WHO commends India for reducing maternal mortality ratio by 77%
The World Health Organisation (WHO) has commended India’s progress in reducing maternal mortality ratio (MMR) by 77%, from 556 per 10000 live births in 1990 to 130 per 10000 live births in 2016. This progress puts India on track towards achieving Sustainable Development Goal (SDG) target of MMR below 70 by 2030. India’s present MMR is below Millennium Development Goal (MDG) target.
India has made concerted push to increase access to quality maternal health services with coverage of essential maternal health services which has doubled since 2005. Proportion of institutional deliveries in public facilities has almost tripled, from 18% in 2005 to 52% in 2016 (including private facilities, institutional deliveries).

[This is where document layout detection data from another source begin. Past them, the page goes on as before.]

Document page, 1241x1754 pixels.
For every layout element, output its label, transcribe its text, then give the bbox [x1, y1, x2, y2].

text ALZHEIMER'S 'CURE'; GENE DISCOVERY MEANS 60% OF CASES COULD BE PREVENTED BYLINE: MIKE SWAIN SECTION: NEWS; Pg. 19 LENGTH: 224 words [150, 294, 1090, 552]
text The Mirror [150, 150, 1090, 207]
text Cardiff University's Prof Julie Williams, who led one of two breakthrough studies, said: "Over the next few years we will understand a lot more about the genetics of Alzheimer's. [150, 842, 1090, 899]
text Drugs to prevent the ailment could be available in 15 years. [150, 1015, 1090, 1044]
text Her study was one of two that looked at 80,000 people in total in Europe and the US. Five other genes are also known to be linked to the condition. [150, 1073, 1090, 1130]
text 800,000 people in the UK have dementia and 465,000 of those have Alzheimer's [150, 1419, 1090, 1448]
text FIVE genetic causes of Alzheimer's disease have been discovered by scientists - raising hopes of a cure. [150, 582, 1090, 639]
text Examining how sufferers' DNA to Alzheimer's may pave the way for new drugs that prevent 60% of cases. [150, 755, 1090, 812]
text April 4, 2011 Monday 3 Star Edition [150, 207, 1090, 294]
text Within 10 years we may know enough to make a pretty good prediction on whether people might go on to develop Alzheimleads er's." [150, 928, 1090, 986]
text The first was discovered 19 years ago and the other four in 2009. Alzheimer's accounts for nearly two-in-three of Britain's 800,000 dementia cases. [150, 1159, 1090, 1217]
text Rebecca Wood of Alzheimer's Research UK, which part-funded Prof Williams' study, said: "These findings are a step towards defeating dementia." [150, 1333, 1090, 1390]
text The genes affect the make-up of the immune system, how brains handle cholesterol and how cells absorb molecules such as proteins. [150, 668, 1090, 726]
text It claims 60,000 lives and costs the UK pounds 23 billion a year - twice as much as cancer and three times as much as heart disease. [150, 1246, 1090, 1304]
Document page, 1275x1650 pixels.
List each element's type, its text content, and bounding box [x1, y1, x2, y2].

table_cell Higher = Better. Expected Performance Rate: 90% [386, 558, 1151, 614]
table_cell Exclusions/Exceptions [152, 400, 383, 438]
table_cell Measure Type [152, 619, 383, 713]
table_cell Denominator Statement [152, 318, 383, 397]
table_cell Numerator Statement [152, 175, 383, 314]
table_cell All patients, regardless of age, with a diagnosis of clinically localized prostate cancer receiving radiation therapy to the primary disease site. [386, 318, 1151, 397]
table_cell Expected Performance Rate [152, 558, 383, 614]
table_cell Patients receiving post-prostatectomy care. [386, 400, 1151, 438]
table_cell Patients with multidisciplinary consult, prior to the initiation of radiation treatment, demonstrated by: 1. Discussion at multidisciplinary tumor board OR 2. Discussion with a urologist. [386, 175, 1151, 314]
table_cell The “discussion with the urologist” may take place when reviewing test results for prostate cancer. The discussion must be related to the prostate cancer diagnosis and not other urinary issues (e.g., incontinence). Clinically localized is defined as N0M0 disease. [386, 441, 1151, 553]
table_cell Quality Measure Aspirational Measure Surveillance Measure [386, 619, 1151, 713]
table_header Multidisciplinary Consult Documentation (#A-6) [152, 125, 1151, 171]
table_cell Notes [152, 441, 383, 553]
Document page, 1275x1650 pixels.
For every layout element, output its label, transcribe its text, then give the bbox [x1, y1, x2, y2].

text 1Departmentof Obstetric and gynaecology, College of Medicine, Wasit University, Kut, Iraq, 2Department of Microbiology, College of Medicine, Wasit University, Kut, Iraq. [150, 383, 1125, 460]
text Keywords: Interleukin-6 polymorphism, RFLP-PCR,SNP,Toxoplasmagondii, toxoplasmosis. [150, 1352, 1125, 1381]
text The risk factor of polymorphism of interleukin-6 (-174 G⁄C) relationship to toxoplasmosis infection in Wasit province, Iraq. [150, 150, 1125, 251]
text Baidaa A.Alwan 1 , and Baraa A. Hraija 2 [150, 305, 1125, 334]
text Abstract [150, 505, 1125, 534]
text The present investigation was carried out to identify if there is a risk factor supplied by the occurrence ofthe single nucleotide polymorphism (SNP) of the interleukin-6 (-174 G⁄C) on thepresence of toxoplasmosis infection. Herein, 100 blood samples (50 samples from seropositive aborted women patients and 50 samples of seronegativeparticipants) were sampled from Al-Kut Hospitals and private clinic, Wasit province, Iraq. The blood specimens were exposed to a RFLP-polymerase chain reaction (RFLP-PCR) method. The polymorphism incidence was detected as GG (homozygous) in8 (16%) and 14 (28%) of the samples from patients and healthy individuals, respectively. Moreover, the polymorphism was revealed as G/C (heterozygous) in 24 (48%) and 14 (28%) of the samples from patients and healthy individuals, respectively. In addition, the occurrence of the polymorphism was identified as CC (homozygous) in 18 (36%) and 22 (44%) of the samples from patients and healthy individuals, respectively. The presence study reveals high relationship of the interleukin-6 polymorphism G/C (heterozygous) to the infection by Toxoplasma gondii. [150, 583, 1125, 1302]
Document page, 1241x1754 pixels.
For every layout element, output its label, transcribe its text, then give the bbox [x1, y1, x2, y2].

State-subsidised demand-side financing like Janani Shishu Suraksha Karyakram (JSSK) has largely closed urban-rural divide traditionally seen in institutional births. JSSK also allows all pregnant women delivering in public health institutions free transport and no-expense delivery, including caesarian section.
Government has put significant emphasis on mitigating social determinants of maternal health. Women in India are now more literate than ever, with 68% are now able to read and write. They are also entering marriage at older age, with just 27% now wedded before age of 18. These factors have enabled Indian women to better control their reproductive lives and make decisions that reflect their own interests and wants.
Moreover, Government also has put in substantive efforts to facilitate positive engagement between public and private health care providers. Public campaigns such as Pradhan Mantri Surakshit Matritva Abhiyan have been introduced with great impact, allowing women access to antenatal check-ups, obstetric gynecologists and to track high-risk pregnancies.